The American Civil Liberties Union filed a lawsuit against the Essex County Sheriff’s Department in the U.S. District of Massachusetts on behalf of prisoner Geoffrey Pesce, asking that he receive a daily treatment of methadone while he serves an expected 60-day sentence for driving on a suspended license.

“Denying medication-assisted treatment to incarcerated people with opioid use disorder is both unsafe and unlawful,” Carol Rose, executive director of the ACLU of Massachusetts, said in a statement. “To someone with a life-threatening medical condition, treatment isn’t optional – it’s critical. Public officials should support people in their efforts to overcome opioid addiction, not obstruct them.”

“If Mr. Pesce is not provided his prescribed methadone, he will enter acute withdrawal, which is extremely painful and carries a heightened risk for numerous serious medical conditions,” Pesce’s attorneys state in his complaint. “Further, there is a high probability that cessation of Mr. Pesce’s prescribed methadone treatments will result in a relapse into opioid use either during or immediately following his incarceration, accompanied by elevated risk of overdose and death. Mr. Pesce is particularly afraid of this outcome because his former roommate died of an overdose shortly after he was released from Middleton HOC [house of corrections].”

According to the 18-page complaint, Pesce’s license was suspended for a non-violent, drug-related charge that occurred before Pesce went into recovery.

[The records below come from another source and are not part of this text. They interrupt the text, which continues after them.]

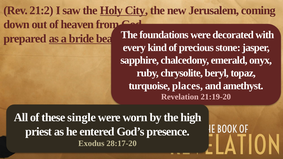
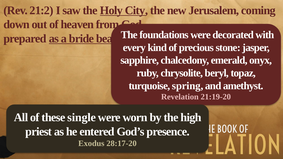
places: places -> spring
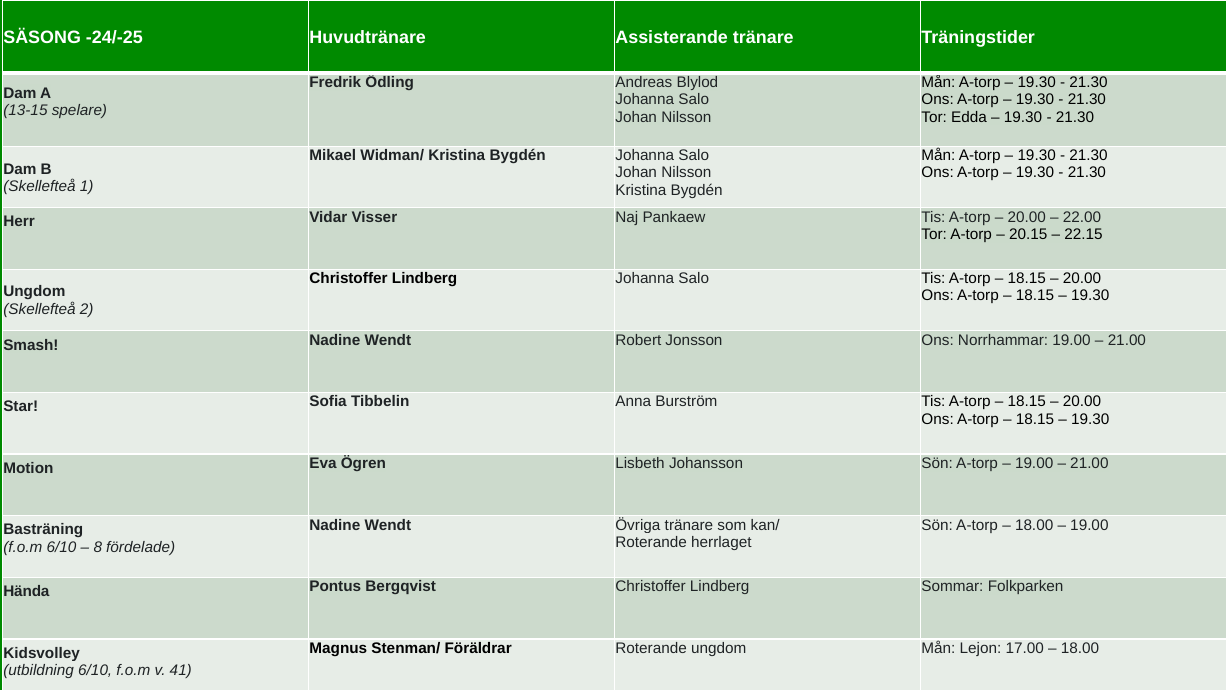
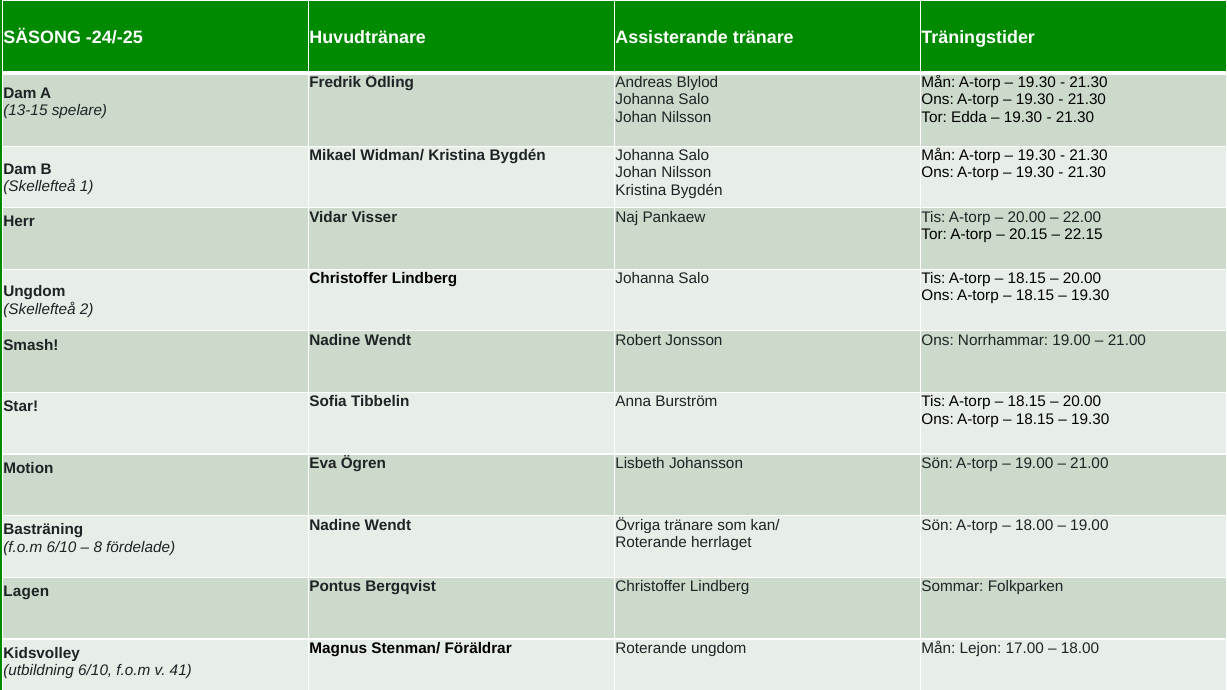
Hända: Hända -> Lagen
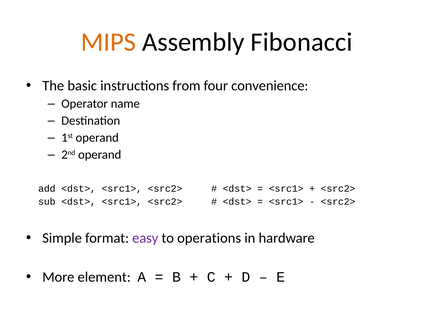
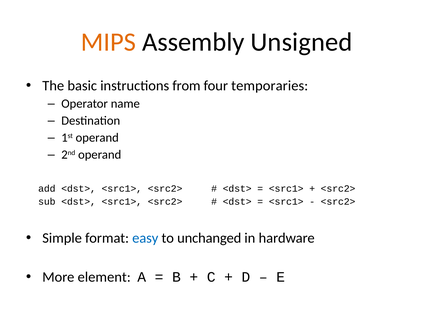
Fibonacci: Fibonacci -> Unsigned
convenience: convenience -> temporaries
easy colour: purple -> blue
operations: operations -> unchanged
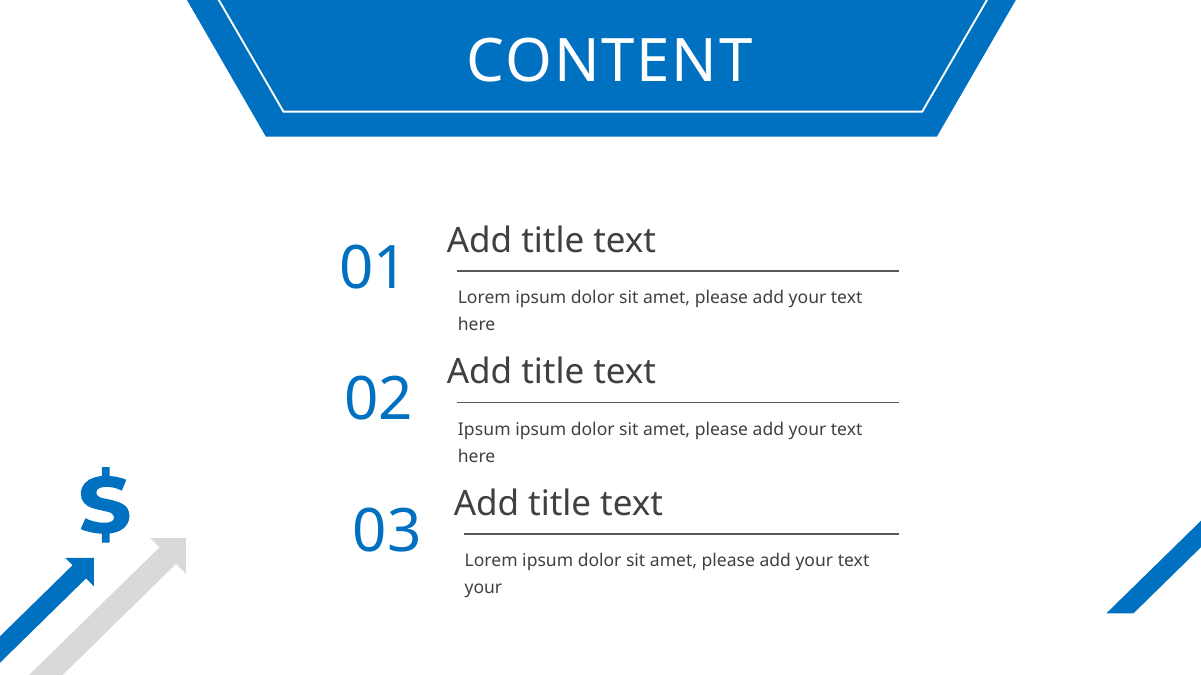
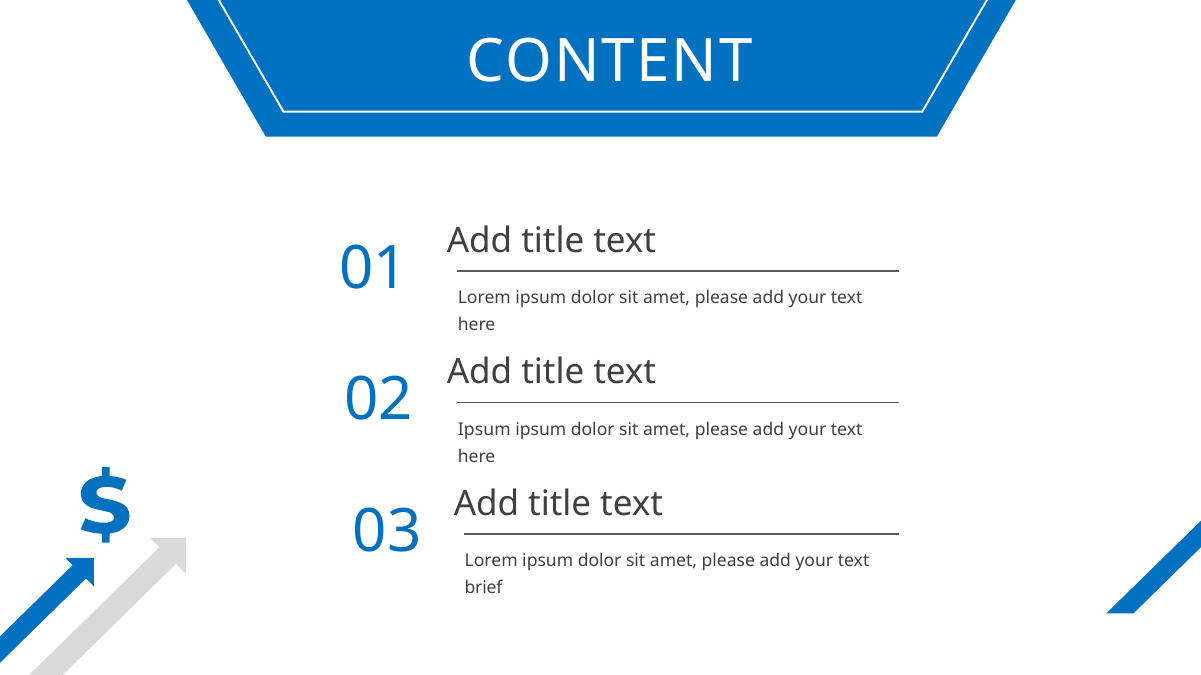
your at (483, 589): your -> brief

Pesce must go to a clinic every three days to get a small supply of methadone. Although his relatives drive him, he ended up without transportation one day due to a neighbor's death.

In a desperate attempt to avoid relapse, Pesce drove himself and police stopped him for going six miles over the speed limit, according to the complaint. That led to his incarceration for driving without a valid license.

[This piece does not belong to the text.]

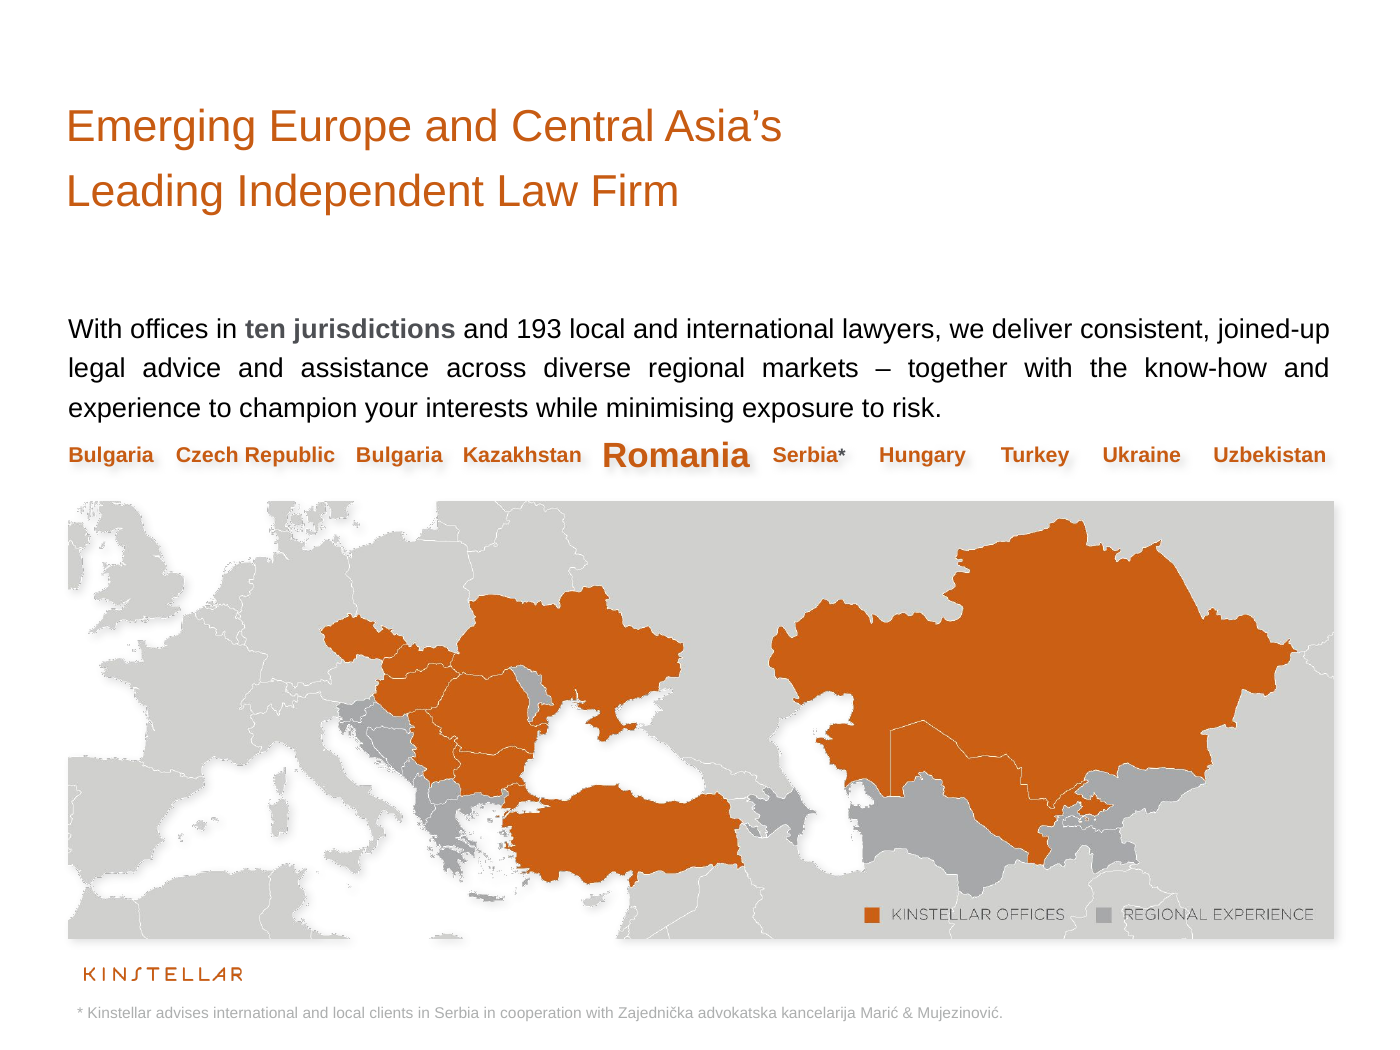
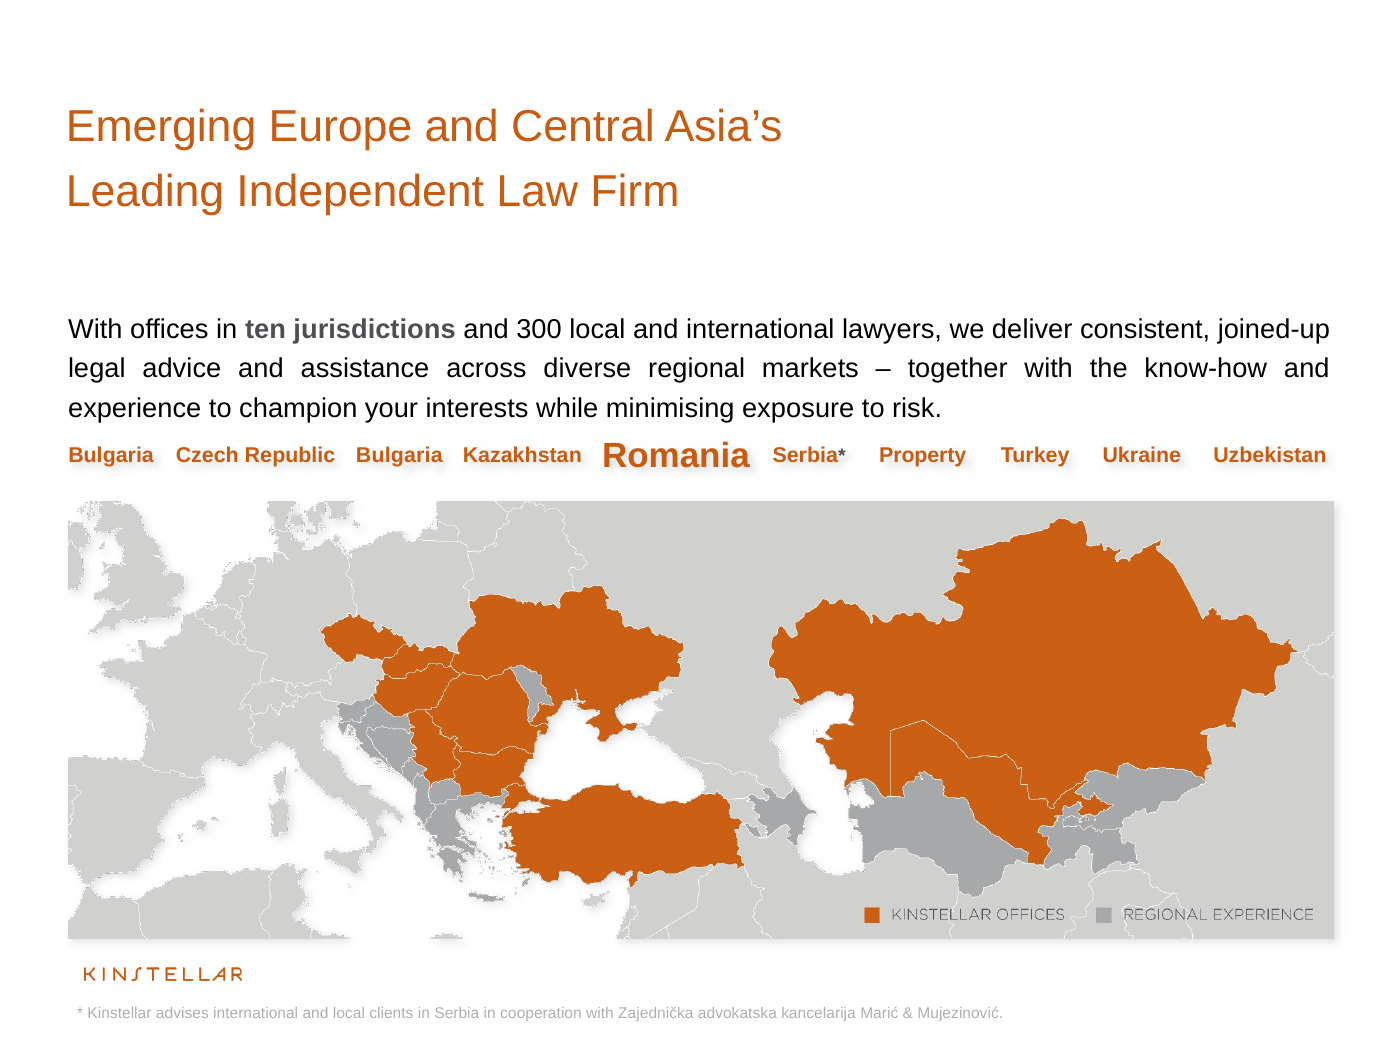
193: 193 -> 300
Hungary: Hungary -> Property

He expects to serve a mandatory minimum sentence of 60 days in the Middleton House of Corrections after a sentencing hearing scheduled for September 24.

Pesce has been in recovery for two years with the help of doctor-prescribed medication, but the Middleton House of Corrections refuses to provide medical treatment to people with opioid use disorder, including those who arrive with a prescription for such medication and are already in sustained recovery, according to a press release from the ACLU of Massachusetts.

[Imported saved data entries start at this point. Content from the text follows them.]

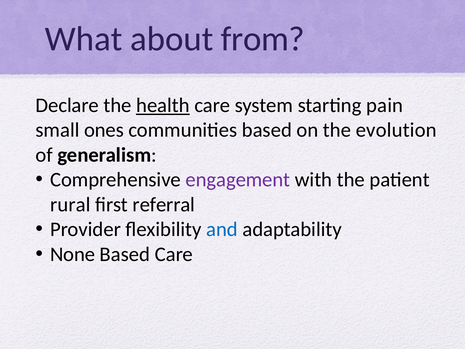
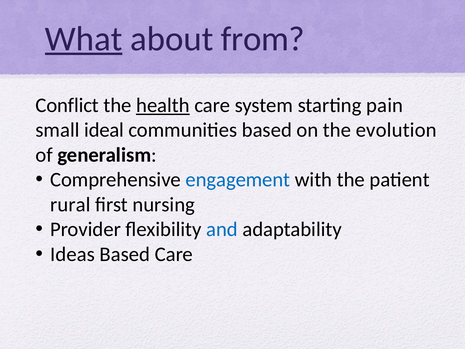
What underline: none -> present
Declare: Declare -> Conflict
ones: ones -> ideal
engagement colour: purple -> blue
referral: referral -> nursing
None: None -> Ideas
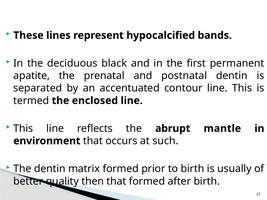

The Substance Abuse and Mental Health Services Administration reports that opioid use has been steadily dropping since 2016, largely as a result of medication-assisted treatment programs. This week, U.S. Health and Human Services awarded $1 billion in grants to programs dedicated to combating opioid addiction.

Pesce’s lawsuit claims denial of medication to those with opioid addiction violates the Eighth Amendment, which prohibits cruel and unusual punishment. It also argues the practice violates the Americans with Disabilities Act, which prohibits the disparate treatment of people in substance abuse recovery programs.

A spokesperson with the Essex County Sheriff’s Department did not respond to a voice mail requesting comment Wednesday.